"Why life isn’t meant to be fair": Rachel Delahaye on her new book 'Splinters'
Fans of Rachel Delahaye’s gripping fiction will be thrilled to hear that her third book with Troika, Splinters, is now rolling off the printing presses and into a bookshop near you! To mark the book’s release, we caught up with the author to find out more about her thinking behind this incredible story - part teen angst, part adventure, part sci-fi / fantasy, part self-discovery - and more. Over to Rachel…
“Why can’t my life be like that? Life isn’t fair! I wish I could be different….”
When I was a teenager, I remember looking around and coveting what my friends had – longer legs, more relaxed parents, a natural position in the centre of attention. And now, having parented teens, I can see that nothing much has changed! In fact it’s possibly getting worse…. With Instagram providing a ‘Stepford’ presentation of perfect lives everywhere – young adults advertising their incredible travel destinations, fashion hauls and house parties – it’s no wonder depression and anxiety are on the rise and that most regular teenagers feel that life isn’t remotely fair, or that they’re doing something seriously wrong if their life isn’t pitch perfect.

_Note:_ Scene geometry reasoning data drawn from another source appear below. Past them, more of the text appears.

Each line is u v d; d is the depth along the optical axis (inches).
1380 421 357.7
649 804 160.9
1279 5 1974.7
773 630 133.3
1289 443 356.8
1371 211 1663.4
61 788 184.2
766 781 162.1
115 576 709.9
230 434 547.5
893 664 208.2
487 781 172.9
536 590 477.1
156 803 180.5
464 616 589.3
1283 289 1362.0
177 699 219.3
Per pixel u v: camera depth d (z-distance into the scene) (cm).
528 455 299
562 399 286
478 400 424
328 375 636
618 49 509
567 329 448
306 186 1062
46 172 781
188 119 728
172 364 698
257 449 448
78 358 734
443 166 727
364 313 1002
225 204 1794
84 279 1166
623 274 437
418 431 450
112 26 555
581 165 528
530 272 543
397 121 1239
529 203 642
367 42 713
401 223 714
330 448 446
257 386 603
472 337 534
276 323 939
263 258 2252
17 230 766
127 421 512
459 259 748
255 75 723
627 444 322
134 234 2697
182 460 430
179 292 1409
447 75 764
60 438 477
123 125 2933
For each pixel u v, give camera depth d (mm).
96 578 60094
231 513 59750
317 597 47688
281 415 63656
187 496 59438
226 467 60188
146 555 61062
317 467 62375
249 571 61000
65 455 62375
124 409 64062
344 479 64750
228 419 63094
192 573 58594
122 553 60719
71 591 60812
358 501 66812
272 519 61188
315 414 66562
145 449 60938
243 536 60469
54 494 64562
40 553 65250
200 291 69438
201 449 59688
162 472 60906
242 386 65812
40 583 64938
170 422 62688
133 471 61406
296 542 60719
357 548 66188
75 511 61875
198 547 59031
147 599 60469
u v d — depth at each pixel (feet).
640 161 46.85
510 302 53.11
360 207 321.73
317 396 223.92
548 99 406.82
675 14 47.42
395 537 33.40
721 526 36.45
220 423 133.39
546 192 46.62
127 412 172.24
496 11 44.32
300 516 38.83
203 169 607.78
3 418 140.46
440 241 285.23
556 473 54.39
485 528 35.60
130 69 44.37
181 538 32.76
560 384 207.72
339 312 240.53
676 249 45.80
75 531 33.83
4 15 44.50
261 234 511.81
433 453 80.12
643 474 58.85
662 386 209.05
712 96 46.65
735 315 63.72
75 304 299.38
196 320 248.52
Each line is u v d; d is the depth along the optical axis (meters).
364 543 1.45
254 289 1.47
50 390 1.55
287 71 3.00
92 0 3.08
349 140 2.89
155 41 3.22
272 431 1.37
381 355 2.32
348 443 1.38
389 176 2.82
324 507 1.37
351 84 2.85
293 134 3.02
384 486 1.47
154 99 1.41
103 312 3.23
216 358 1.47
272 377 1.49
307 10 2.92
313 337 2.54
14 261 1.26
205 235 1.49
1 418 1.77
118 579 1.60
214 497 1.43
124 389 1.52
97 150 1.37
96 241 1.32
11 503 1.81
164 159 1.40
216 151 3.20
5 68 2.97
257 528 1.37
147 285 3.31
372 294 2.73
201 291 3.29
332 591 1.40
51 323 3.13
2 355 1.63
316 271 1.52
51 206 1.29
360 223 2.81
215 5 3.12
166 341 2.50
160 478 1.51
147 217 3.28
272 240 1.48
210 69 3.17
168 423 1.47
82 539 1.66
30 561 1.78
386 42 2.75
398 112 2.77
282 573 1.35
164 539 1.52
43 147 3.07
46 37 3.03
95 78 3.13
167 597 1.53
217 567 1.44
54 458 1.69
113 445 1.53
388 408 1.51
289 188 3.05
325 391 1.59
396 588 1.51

This, in essence, is what Splinters is all about: the teen conviction that ‘life is not going my way’. It’s a natural state. When children hit secondary school, the focus is not so much on studies but self: what people think of us, what we look like, how we act. And when we put ourselves at the centre of everything with only a limited radius of wider visibility, we often fail to see the bigger picture. And it’s the big picture – the full complexity of life and love – that reveals there’s no such thing as a ‘fair life’. At least not in the way that most of us tend to frame it.
What is ‘fair / not fair’?
Fairness, boiled down, and in the specific context of the teen complaint, is basically about getting what you want. And when we see others getting it, it distorts our view and makes us think that others have it better – they’ve somehow landed in a more fortunate place. But what works for someone else doesn’t always work for you. Moreover, what we don’t see when we look at others is the side that they hide and the problems they experience that are eclipsed by our envy of them. We compare our insides with other people’s outsides and that’s never a ‘fair’ comparison!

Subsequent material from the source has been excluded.